It’s been about ten years since I read Tess, but it made an indelible impression on me.  It’s not often that I absolutely hate a book and everything it stands for, but that’s how I feel about Tess.  That book and everything that happens in it fill me with an impotent rage against the whole history of the world and against that inclination that may occur naturally in females or may be cultivated in us to internalize all the horrible things that may or may not happen to us and conclude that they are our fault.  Blech.

Cover image, Barely a Lady by Eileen Dreyer

Anyway, this rant about Tess of the d’Urbervilles is brought to you by Barely a Lady by Eileen Dreyer.  Great cover, right?  Actually, it sort of reminds me of some of the stylized poses of Titian or Rubens painting Venus and Adonis…


Anyway, back to Barely a Lady… Actually, I really enjoyed it until I finished the book and realized how very much it reminded me of Tess of the d’Urbervilles… then I got a little angry at it, but I still think it was overall a good book.  Unlike Tess, I recommend that lovers of the romance genre read Barely a Lady, because it is well written and unwraps its intrigue and mystery very slowly like the best kind of present.  Honestly, if I’d never read TessBarely a Lady would probably have gotten a 5-star review out of me.  Instead, Tess has ruined me for books about long-suffering females.

I don’t want to write about the plot of Barely a Lady.  Most of the fun of reading the book is figuring out what’s going on, and I certainly wouldn’t want to ruin that for anyone.  Suffice it to say, then, that Eileen Dreyer is masterful at unfolding backstory in a way that keeps you entertained and on your toes.  Most of the time backstory is murder on a plot, as all the action is on hold until the reader is brought up to speed on what are considered important details (but, usually, the backstory isn’t all that important to the reader’s experience).  But Dreyer weaves in the backstory very carefully, bringing in a bit here, a bit there, and always furthering the plot and character development (of the female characters, at least) with every pass.  There are a few flashbacks, but they didn’t annoy me very much.  Except the Mimi one… I could have done without that nonsense.

So here’s my problem with Barely a Lady: Jack.  He’s the hero, so you expect him to be heroic.  Or perhaps you expect him to be an anti-hero (those are OK too).  What you don’t expect is for him to have all the character of a petulant child who lashes out because he does not get his way.  And maybe he, like Angel Clare, at some point realizes that he was phenomenally in the wrong, but I just don’t think that he paid enough for what he did.  The ending was utterly implausible to me.  Maybe I’m just not enough of a long-suffering woman, but I think a lot more groveling was in order, and I would have enjoyed reading every page of it.  I know–way overkill–but the ending felt like a little betrayal, to me.

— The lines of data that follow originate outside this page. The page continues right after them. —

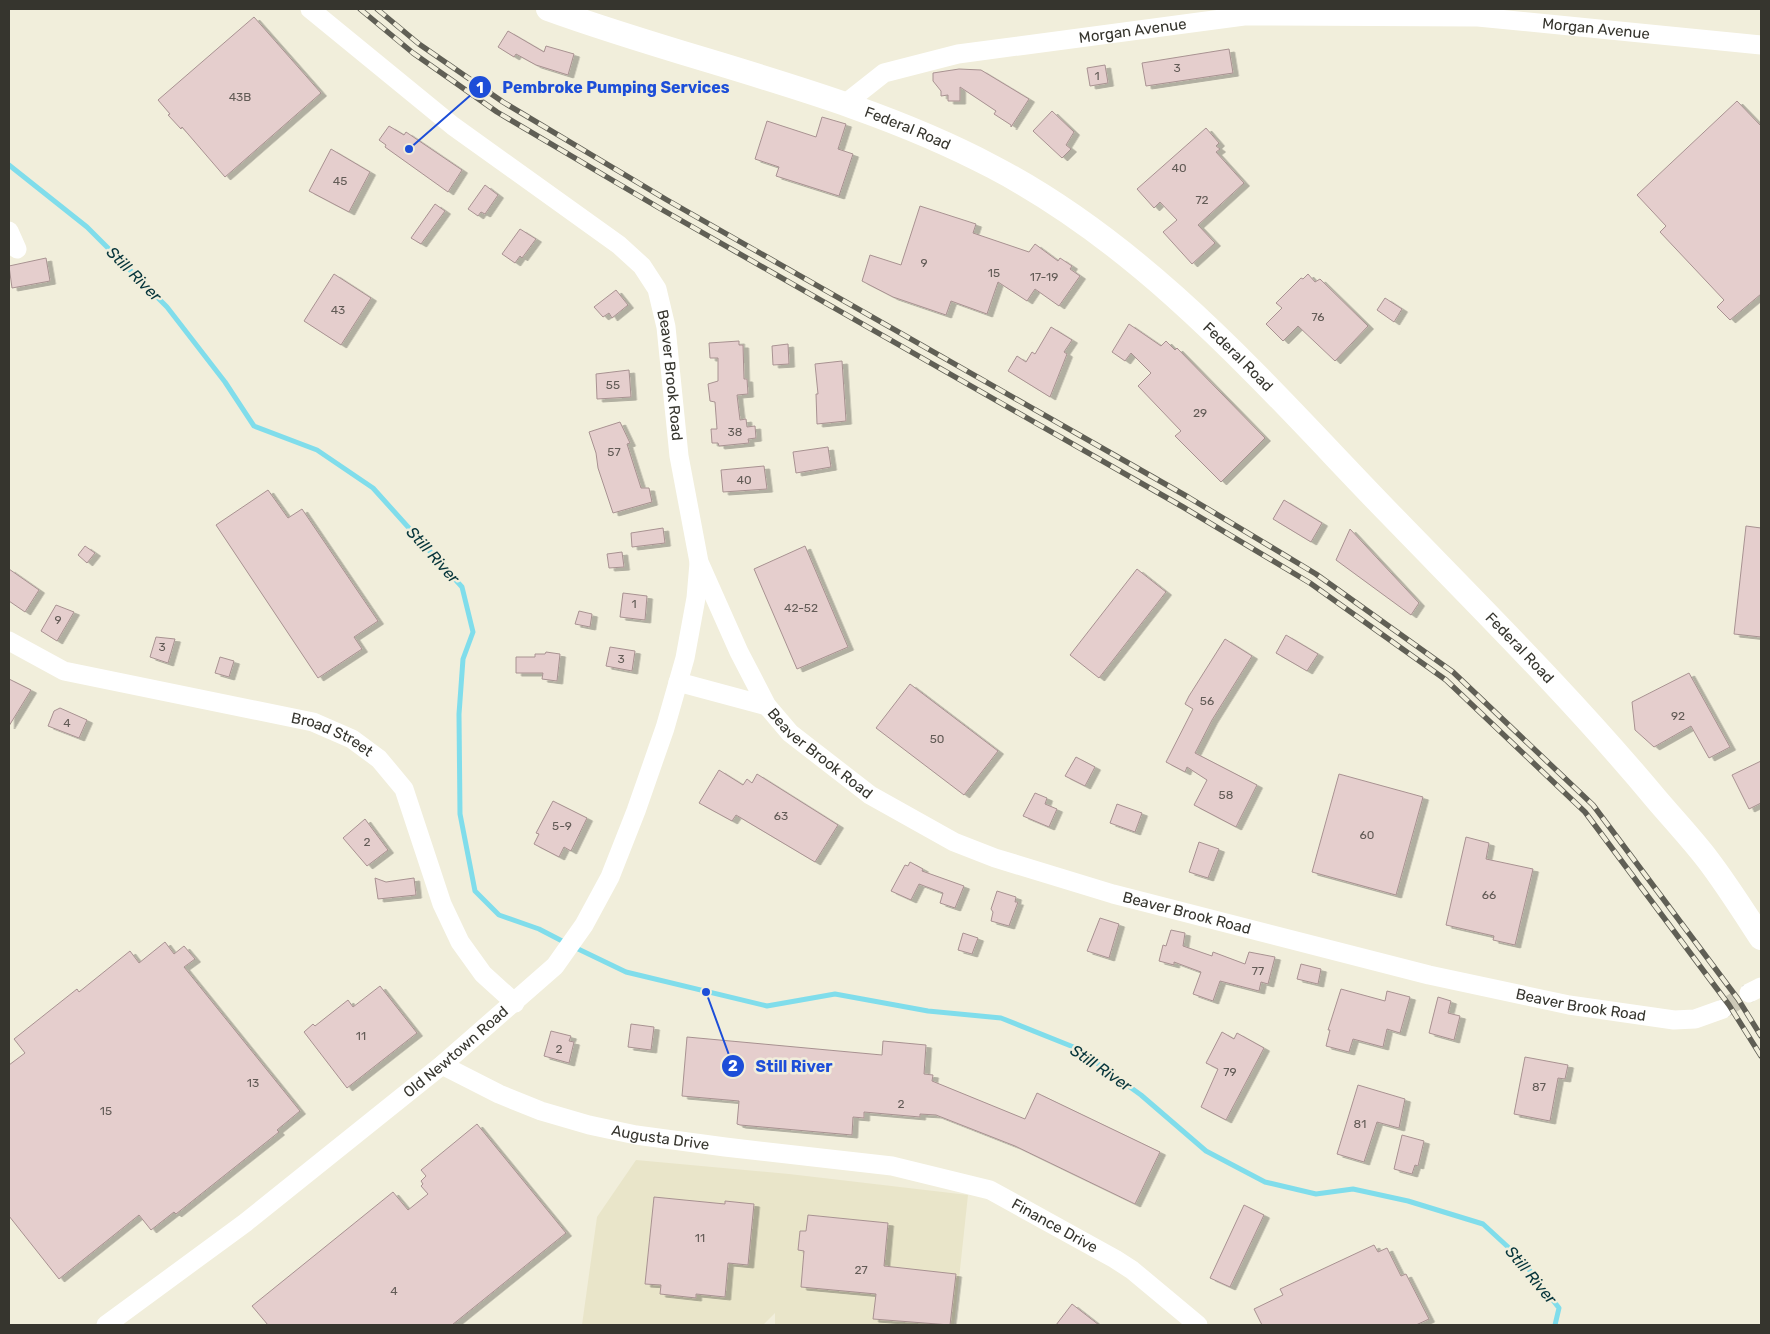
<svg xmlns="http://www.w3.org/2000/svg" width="1770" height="1334" font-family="Rubik,sans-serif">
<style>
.built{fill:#e9e5c9}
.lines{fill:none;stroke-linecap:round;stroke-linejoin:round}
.stream{stroke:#80ddeb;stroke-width:5}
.building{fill:#e5cecd;stroke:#a89291;filter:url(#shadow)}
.minor-tunnel{stroke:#ccc9b8;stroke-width:19;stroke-dasharray:19 9;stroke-linecap:butt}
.minor{stroke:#fff;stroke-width:19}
.major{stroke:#fff;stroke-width:24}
.rail-casing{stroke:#605f55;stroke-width:5.5}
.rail{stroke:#f1eedb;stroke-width:4;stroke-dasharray:11;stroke-linecap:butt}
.labels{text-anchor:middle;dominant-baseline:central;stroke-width:5;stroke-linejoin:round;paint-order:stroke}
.number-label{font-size:12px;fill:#625b56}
.street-label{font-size:15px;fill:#36352e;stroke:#f1eedb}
.water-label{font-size:16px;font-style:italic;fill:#05343a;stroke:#f1eedb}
.leader{fill:none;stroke:#1d4ed8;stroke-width:2}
.callout-dot{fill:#1d4ed8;stroke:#f1eedb;stroke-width:2}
.mark-label{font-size:15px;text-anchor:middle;font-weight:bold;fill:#fff}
.callout-label{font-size:16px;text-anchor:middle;font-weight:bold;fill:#1d4ed8;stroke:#f1eedb;stroke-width:5;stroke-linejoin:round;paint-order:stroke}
</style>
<defs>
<filter id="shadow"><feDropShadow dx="5.5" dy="3" stdDeviation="0" flood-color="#0004"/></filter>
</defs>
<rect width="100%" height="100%" fill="#f1eedb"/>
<path class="built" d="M636,1160l153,14 179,21 -14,130h-179v-12l-12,12h-181l15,-108z"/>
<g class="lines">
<path class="stream" d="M9,165l78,62 80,80 58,75 29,44 63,24 56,38 89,99 11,45 -10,27 -4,55 1,100 15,77 24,24 40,14 27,14
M574,947l52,25 141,34 68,-12 93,17 73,7 75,30 65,47 65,56 59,31 51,12 37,-5 55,12 75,23 37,34 39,50 -4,17"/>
</g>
<path class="building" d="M254,17l67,76 -96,84 -43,-50 -1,2 -13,-14 2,-1 -12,-14z
M508,31l36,21 2,-6 28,8 -6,21 -32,-10 -20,-11 -2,3 -16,-10z
M1229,49l4,24 -87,13 -4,-23z
M1105,65l3,18 -18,3 -3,-18z
M959,69l22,1 48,29 -18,28v-2l-17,-11 2,-3 -36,-24v14h-12v-6l-7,1v-5l-8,-10v-8z
M1737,101l24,25v168l-31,26 -13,-13 7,-7 -64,-68 6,-6 -29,-31z
M1052,111l22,21 -8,13 5,4 -9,9 -29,-27z
M822,117l24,7 -8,25 15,5 -14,42 -63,-20 3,-9 -24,-8 12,-38 49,16z
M389,126l15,9 2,-3 56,38 -14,22 -63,-45 1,-2 -7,-5z
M1206,128l13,15 -3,3 4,3 -4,3 28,31 -46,42 17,18 -23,21 -29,-32 14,-12 -17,-18 -6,6 -17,-19z
M331,149l39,23 -21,40 -40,-21z
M485,185l13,10 -13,19 -4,-2 -3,4 -10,-7z
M435,204l10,7 -24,33 -10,-6z
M920,206l56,18 -3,9 56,19 6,-8 23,17 2,-3 12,8 -2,3 10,7 -21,30 -24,-17 -8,12 -29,-19 -11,32 -36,-13 -5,14 -53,-18 -31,-16 8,-26 31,10z
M520,229l16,10 -14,19 -2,-2 -5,7 -13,-9z
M46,258l4,23 -38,7 -3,-22z
M334,274l37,24 -30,47 -37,-24z
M1308,274l7,8 5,-3 48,47 -33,35 -37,-35 -15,15 -17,-17 16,-16 -6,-5 25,-25 2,1z
M616,290l12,15 -16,13 -3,-5 -6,4 -9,-10z
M1385,298l17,11 -8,13 -17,-12z
M1129,324l32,22 5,-5 9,9 2,-2 88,90 -44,44 -46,-46 6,-5 -43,-45 13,-13 -20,-20 -6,8 -13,-9z
M1051,327l21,13 -8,12 3,2 -17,43 -42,-26 9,-15 9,6 6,-10 3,2z
M739,341v4h4l1,34h3l1,15 -11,1 3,25 6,-1 1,8 8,-1 1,12 -8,1 1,4 -30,3 -1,-3h-6l-1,-14h6l-2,-27 -5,-1 -2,-17 10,-3v-23h-8l-1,-15z
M788,344l1,20 -16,1 -1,-19z
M842,361l4,60 -29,3 -1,-30h2l-3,-30z
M629,370l2,27 -34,2 -1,-25z
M620,422l10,21 -3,1 14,44h8l3,14 -39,11 -15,-45 -2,-15 -7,-21z
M828,447l3,20 -35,6 -3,-21z
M764,466l3,23 -44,3 -2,-22z
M268,490l20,28 14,-9 76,112 -24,16 8,12 -44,29 -102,-153z
M1284,500l38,23 -11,19 -38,-23z
M1746,526l15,2v109l-27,-3z
M663,528l2,15 -33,4 -1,-14z
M1350,529l69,74 -8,12 -75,-55z
M85,546l10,7 -8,10 -9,-8z
M805,546l43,101 -51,22 -43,-100z
M622,552l2,15 -15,1 -2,-14z
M9,569l30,21 -14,22 -16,-11z
M1137,569l29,23 -67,86 -29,-23z
M623,593l24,3 -2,24 -25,-3z
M56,605l18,7 -17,29 -16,-10z
M579,611l13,3 -2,13 -15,-3z
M1286,635l32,19 -11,17 -31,-18z
M156,637l19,2 -7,24 -18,-6z
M1225,639l27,17 -40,64 -17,33 62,32 -21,42 -42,-22 13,-25 -20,-13 -2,5 -19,-10 27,-53 -8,-5 4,-8z
M610,647l25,4 -3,20 -26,-5z
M546,652l14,2 -3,27 -15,-2 1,-6h-27v-16h19v-3h10z
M220,657l14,4 -5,16 -14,-4z
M1689,673l41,74 -21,11 -18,-32 -37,21 -19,-17 -3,-28z
M9,679l22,11 -22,36z
M910,684l88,67 -34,44 -88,-67z
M60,708l27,12 -8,18 -31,-12 6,-15z
M1076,757l19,10 -10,19 -20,-10z
M1761,761v42l-12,6 -17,-34z
M719,770l24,15 4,-6 5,4 5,-9 81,51 -23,37 -79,-47 -4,6 -33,-18z
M1339,774l84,23 -27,98 -84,-23z
M1035,793l12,5 -2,6 12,5 -8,18 -26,-11z
M553,801l34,17 -16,33 -7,-4 -5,10 -25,-13 5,-10 -3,-1z
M1117,804l25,9 -7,19 -25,-9z
M365,819l23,31 -21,16 -24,-28z
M1466,837l23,6 -3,16 47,10 -18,76 -22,-5 1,-4 -48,-11z
M1199,842l20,7 -11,29 -19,-6z
M910,862l13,7 -1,2 42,15 -9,22 -15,-5 3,-10 -24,-9 -8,16 -20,-9 14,-26 3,1z
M375,878l11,4 28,-4 2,17 -38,4z
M997,891l19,6 -1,5h3l-9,24 -18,-5 2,-9 -2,-3z
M1100,918l19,6 -10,34 -22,-7z
M1171,930l14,3 -2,13 29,10 1,-4 32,12 4,-12 26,5 -7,27 -7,-2 -2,9 -39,-10 -7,20 -20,-7 8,-22 -27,-10v3l-15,-4 4,-16 3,1z
M963,933l15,5 -6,16 -14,-4z
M165,942l9,12 10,-8 11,13 -11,8 116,144 -23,19 2,2 -103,82 -2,-2 -23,18 -12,-15 -80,64 -50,-63v-151l16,-12 -11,-14 63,-50 2,3 51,-41 9,12z
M1301,964l20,5 -3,15 -21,-5z
M380,986l37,47 -70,55 -43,-56 9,-8 2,2 33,-26 5,7z
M1341,989l44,12 2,-10 23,6 -10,36 -13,-4 -4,18 -30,-8 -4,13 -23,-6 4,-16h-2z
M1438,997l13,4 -3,12 12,3 -6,24 -25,-7z
M631,1024l23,3 -3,23 -23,-3z
M551,1031l20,5 -2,5 5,1 -5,21 -25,-7z
M1222,1032l12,7 3,-6 27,15 -38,72 -25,-13 17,-38 -12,-6z
M687,1037l195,18 1,-14 43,4 -2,29 9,1 -1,6 93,38 12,-26 123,59 -25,52 -120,-58 -79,-31 -16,-1v3l-56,-5v6l-11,-1 -1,18 -112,-10 -3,-1 2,-23 -57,-5z
M1525,1057l43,8 -3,14 -7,-1 -8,43 -36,-7z
M1358,1085l47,14 -6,29 -22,-6 -13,40 -27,-8z
M477,1124l89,109 -114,92h-184l-16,-19 141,-114 15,18 20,-16 -7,-8 2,-2 -2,-3 5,-5 -5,-6z
M1402,1135l22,6 -6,25 -3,-1 -3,9 -18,-5z
M654,1197l71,7v-3l29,3 -6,61 -20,-2 -3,34 -29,-3v4l-36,-4 1,-9 -16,-1z
M1244,1205l20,10 -34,72 -20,-9z
M808,1215l80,8 -4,43 72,8 -6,51 -77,-6 3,-25 -75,-7 3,-36 -6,-1 2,-19h6z
M1374,1245l4,7 9,-4 14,28 5,-2 23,45 -13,6h-154l-8,-16 29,-14 -3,-6z
M1072,1304l27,21h-43z"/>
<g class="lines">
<path class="minor-tunnel" d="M1723,1009l26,-16"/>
<g class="minor">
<path id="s1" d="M310,9l143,117 166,119 23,21 15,23 9,38 13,129 20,106 40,90 28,54 23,27 80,62 84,47 41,16 118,36 316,81 140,30 105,15 21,-1 28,-10"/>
<path id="s2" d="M846,103l38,-30 74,-19 286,-38 234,1 283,28"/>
<path d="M9,231l8,18"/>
<path id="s3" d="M9,641l55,30 249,51 39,17 27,20 25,30 38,115 18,38 23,32 32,29"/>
<path d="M678,682l89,24"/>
<path d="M1749,993l12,-6"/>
<path id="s4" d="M442,1065l57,29 42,17 48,14 47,10 89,12 167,19 98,24 125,69 17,11 66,55"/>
<path id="s5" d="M106,1325l139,-102 197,-158 113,-99 29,-41 26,-48 26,-66 29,-83 20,-70 11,-60 3,-35"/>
</g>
<path class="major" id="s6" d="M548,9c148,54 305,84 445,158 157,82 274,220 395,345 92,95 185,187 269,288 17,20 35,39 51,60 19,25 36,52 53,78"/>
<g class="rail-casing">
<path id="rail" d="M360,9l53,44 84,59 164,97 522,298 127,76 136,97 139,132 144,193 32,51
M377,9l42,35 84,58 164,98 521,297 128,77 137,98 140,133 145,194 23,37"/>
</g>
<use href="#rail" class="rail"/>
</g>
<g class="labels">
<g class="number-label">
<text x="1177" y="68">3</text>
<text x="1097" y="76">1</text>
<text x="240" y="97">43B</text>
<text x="1179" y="168">40</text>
<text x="340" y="181">45</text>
<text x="1202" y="200">72</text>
<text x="924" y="263">9</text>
<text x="994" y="273">15</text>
<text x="1044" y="277">17-19</text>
<text x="338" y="310">43</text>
<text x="1318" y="317">76</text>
<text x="613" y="385">55</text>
<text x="1200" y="413">29</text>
<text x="735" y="432">38</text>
<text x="614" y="452">57</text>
<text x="744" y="480">40</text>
<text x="634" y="604">1</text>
<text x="801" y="608">42-52</text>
<text x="58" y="620">9</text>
<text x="162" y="647">3</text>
<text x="621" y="659">3</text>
<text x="1207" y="701">56</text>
<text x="1678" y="716">92</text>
<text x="67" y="723">4</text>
<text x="937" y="739">50</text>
<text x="1226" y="795">58</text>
<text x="781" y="816">63</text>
<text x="562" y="826">5-9</text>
<text x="1367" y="835">60</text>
<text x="367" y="842">2</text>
<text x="1489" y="895">66</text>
<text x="1258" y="971">77</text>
<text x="361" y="1036">11</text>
<text x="559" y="1049">2</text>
<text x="1230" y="1072">79</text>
<text x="253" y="1083">13</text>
<text x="1539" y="1087">87</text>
<text x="901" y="1104">2</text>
<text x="106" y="1111">15</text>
<text x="1360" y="1124">81</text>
<text x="700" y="1238">11</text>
<text x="861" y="1270">27</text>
<text x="394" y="1291">4</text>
</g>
<g class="street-label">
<text stroke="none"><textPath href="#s2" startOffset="766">Morgan Avenue</textPath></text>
<text stroke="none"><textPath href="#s2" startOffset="301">Morgan Avenue</textPath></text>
<text stroke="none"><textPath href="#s6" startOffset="379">Federal Road</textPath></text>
<text stroke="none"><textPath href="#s6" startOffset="784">Federal Road</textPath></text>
<text stroke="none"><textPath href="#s1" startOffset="535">Beaver Brook Road</textPath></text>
<text stroke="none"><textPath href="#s6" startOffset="1189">Federal Road</textPath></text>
<text stroke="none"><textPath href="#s3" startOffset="339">Broad Street</textPath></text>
<text stroke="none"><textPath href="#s1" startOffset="955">Beaver Brook Road</textPath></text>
<text stroke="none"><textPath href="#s1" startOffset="1360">Beaver Brook Road</textPath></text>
<text stroke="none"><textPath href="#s1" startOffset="1765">Beaver Brook Road</textPath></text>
<text stroke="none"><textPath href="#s5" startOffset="444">Old Newtown Road</textPath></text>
<text stroke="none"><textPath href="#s4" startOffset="232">Augusta Drive</textPath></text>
<text stroke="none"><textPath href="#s4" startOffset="640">Finance Drive</textPath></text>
</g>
<g class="water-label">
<text transform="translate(134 274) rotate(45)">Still River</text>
<text transform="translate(433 555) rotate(48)">Still River</text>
<text transform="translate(1101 1068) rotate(34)">Still River</text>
<text transform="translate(1531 1275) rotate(50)">Still River</text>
</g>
</g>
<path class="leader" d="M409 149L480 87M706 992L733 1066"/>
<g class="callout-dot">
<circle cx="409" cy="149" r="5"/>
<circle cx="706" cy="992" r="5"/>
<circle cx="480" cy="87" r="12"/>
<circle cx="733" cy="1066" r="12"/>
</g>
<g class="mark-label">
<text x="480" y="93">1</text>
<text x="733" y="1071">2</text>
</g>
<g class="callout-label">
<text x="616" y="93">Pembroke Pumping Services</text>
<text x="794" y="1072">Still River</text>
</g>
<rect width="1770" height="1334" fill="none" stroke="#36352e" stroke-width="20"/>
</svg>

All that to say, damn you Tess of the d’Urbervilles!  I was really looking forward to that book, and you ruined it for me.

I like smutty novels

A decade ago, I worked for a now out-of-business bookseller.  My local store allowed employees to check out books, one at a time, for a two-week period.  I prefer to own books, really, because my memory is terrible and re-reading becomes necessary after a few years, but it was great to have the opportunity to read a book first to determine whether or not I wanted to add it to my growing collection.  Most of the employees took advantage of the program, and most of us recognized that we would be judged intellectually by the caliber of book we chose to read.  I checked out a lot of Joyce, some of which I read (all of which I bought), and Thomas Mann (the German novelist, not the political scientist), and, to break up all that twentieth century thought, a lot of Greek philosophy.  There was one girl there who boldly and bravely checked out a new romance novel every few days.  The rest of us tittered behind our hands and thought grand thoughts of our own superiority, but I think she had the right idea.

I have been a reader of romance novels since I was about twelve years old.  I read constantly, and, at that early age, I tended to read whatever I could find in my mother’s book collection that looked halfway interesting.  In addition to some forgettable historical romance novels (Lion’s Lady is one of the best of that group, just for its bizarre notions of “history” and astonishingly bad dialogue), some odd suspense/thriller novels that I did not understand, some Stephen King novels (that I also did not understand), I read nonfiction current-events books discussing such events as the Bay of Pigs fiasco and the Nabisco/R.J. Reynolds Tobacco merger.  The pattern, here, is that I read anything I could find, regardless of whether or not it seemed to fit into any particular genre.  I was twelve; I didn’t have a favorite genre.

When I was fifteen, I discovered that I enjoyed classics written by European authors, and I’ve spent most of my life reading books that fit in that genre.  I soon discovered, though, that I couldn’t read these good, thought-provoking books constantly, because I did not allow myself enough time to think about them, to reflect, as Mrs. Thomas’ classroom quote exhorted.  Rather, I went from one to another, and all of that grand thought and all those new (to me) ideas became a bit of white noise crackling in the background of my mind.  Those ideas were there, but I was not assimilating them into the context of my life.  I was a fifteen year old girl reading Les Miserables.  What did I know about Waterloo or the subsequent revolutions in France?  What did I know about poverty, or religion, or criminal justice, or love, or redemption?  If I did not take the time to figure out what all of those concepts meant to me, I would have, pretty much, wasted the time it took me to read that sixteen-hundred page tome (nearly two weeks of almost constant reading).

But reading is a compulsion to me.  I honestly can’t stop–certainly couldn’t in my youth–and if I wasn’t to pick up another great book until I had fully digested the last one, what was I to do?  The answer: romance novels.  They allow one to pass the time, but they don’t require any real thought on the part of the reader.  They are feel-good fluff, often humorous (often unintentionally so), nearly always satisfying.  When you read a romance novel, you don’t have to worry about the threat of a Tess of the D’urbervilles-style ending.  Romance novelists don’t kill off their main characters after subjecting them–and the reader–to several hundred pages of torment.  I think romance novels can be fabulous (also horrifying).

So when I think back to that girl at Borders  (I can’t remember her name) who read so many romance novels, I understand why.  Sometimes you just want a story that will sweep you up and take you away to another life, perhaps to another time, that is more ideal than your life will ever be. There’s no real harm in romance novels, provided the reader doesn’t get so swept up in the fantasy that she expects Fabio to walk in the door at any time.